Logistic Models (logistic_models/)

Earlier analyses modeled binary transient occurrence rather than counts, using the original dataset:

File Description
model.R Exploratory brms logistic regression
latent1.stan, latent.R Latent state-space model with impulse responses
lagged_transient_model.stan Hierarchical Student-t lag model
lagged_transient_model_rhs.stan Regularized horseshoe variant
latent_model.md Mathematical specification

These models use uap-data-small.parquet generated by convert.R.

Earlier Count Model Efforts (earlier_count_model_efforts/)
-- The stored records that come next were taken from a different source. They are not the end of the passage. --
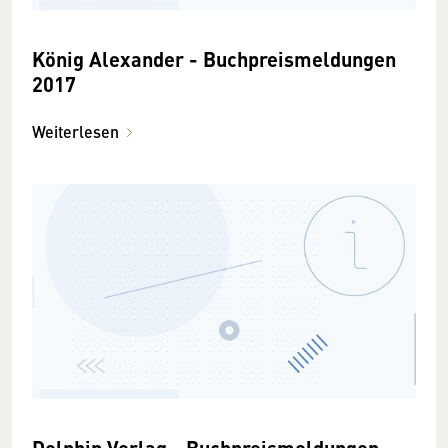
König Alexander - Buchpreismeldungen
2017
Weiterlesen
Delphin Verlag - Buchpreismeldungen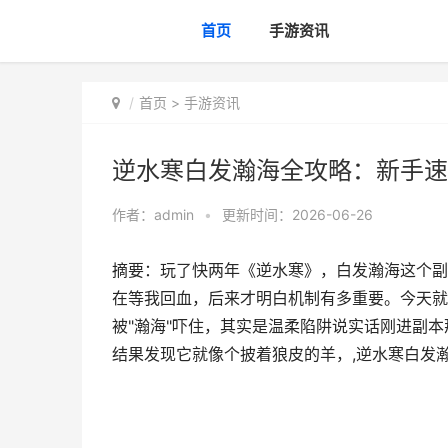
首页
手游资讯
首页
>
手游资讯
逆水寒白发瀚海全攻略：新手速
作者：
admin
•
更新时间：2026-06-26
摘要：玩了快两年《逆水寒》，白发瀚海这个副
在等我回血，后来才明白机制有多重要。今天就
被"瀚海"吓住，其实是温柔陷阱说实话刚进副
结果发现它就像个披着狼皮的羊，,逆水寒白发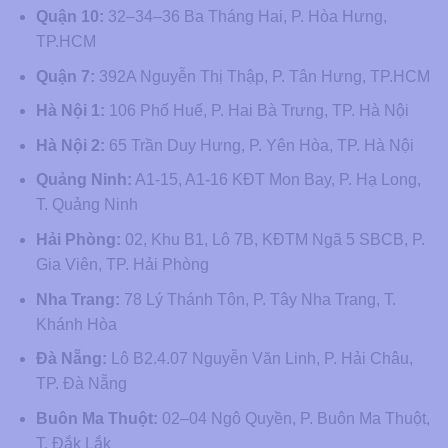
Quận 10:
32–34–36 Ba Tháng Hai, P. Hòa Hưng,
TP.HCM
Quận 7:
392A Nguyễn Thị Thập, P. Tân Hưng, TP.HCM
Hà Nội 1:
106 Phố Huế, P. Hai Bà Trưng, TP. Hà Nội
Hà Nội 2:
65 Trần Duy Hưng, P. Yên Hòa, TP. Hà Nội
Quảng Ninh:
A1-15, A1-16 KĐT Mon Bay, P. Hạ Long,
T. Quảng Ninh
Hải Phòng:
02, Khu B1, Lô 7B, KĐTM Ngã 5 SBCB, P.
Gia Viên, TP. Hải Phòng
Nha Trang:
78 Lý Thánh Tôn, P. Tây Nha Trang, T.
Khánh Hòa
Đà Nẵng:
Lô B2.4.07 Nguyễn Văn Linh, P. Hải Châu,
TP. Đà Nẵng
Buôn Ma Thuột:
02–04 Ngô Quyền, P. Buôn Ma Thuột,
T. Đắk Lắk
Exploratory count models before settling on the hurdle approach:

  • hurdle_negbin.stan — Hurdle model with separate (non-shared) predictors for hurdle and count components
  • poisson_lognormal.stan — Poisson-lognormal mixture
  • poisson_lognormal_sp.stan — Poisson-lognormal with spatial/temporal structure

Technical Requirements

  • R packages: tidyverse, arrow, cmdstanr, brms, bayesplot, ggplot2, posterior, knitr
  • Stan: Models compiled via cmdstanr; requires CmdStan installed (typically at ~/cmdstan)

Running the Analysis

# Generate count data with ±3 day lag window
source("convert_counts.R")

# Run interactively in count_model.R for:
# - Distribution exploration
# - Model fitting (takes several minutes per model)
# - Diagnostics and plots

See count_model.R for detailed fitting code.

License

This work is licensed under CC BY 4.0. You are free to share and adapt the material for any purpose, provided you give appropriate attribution.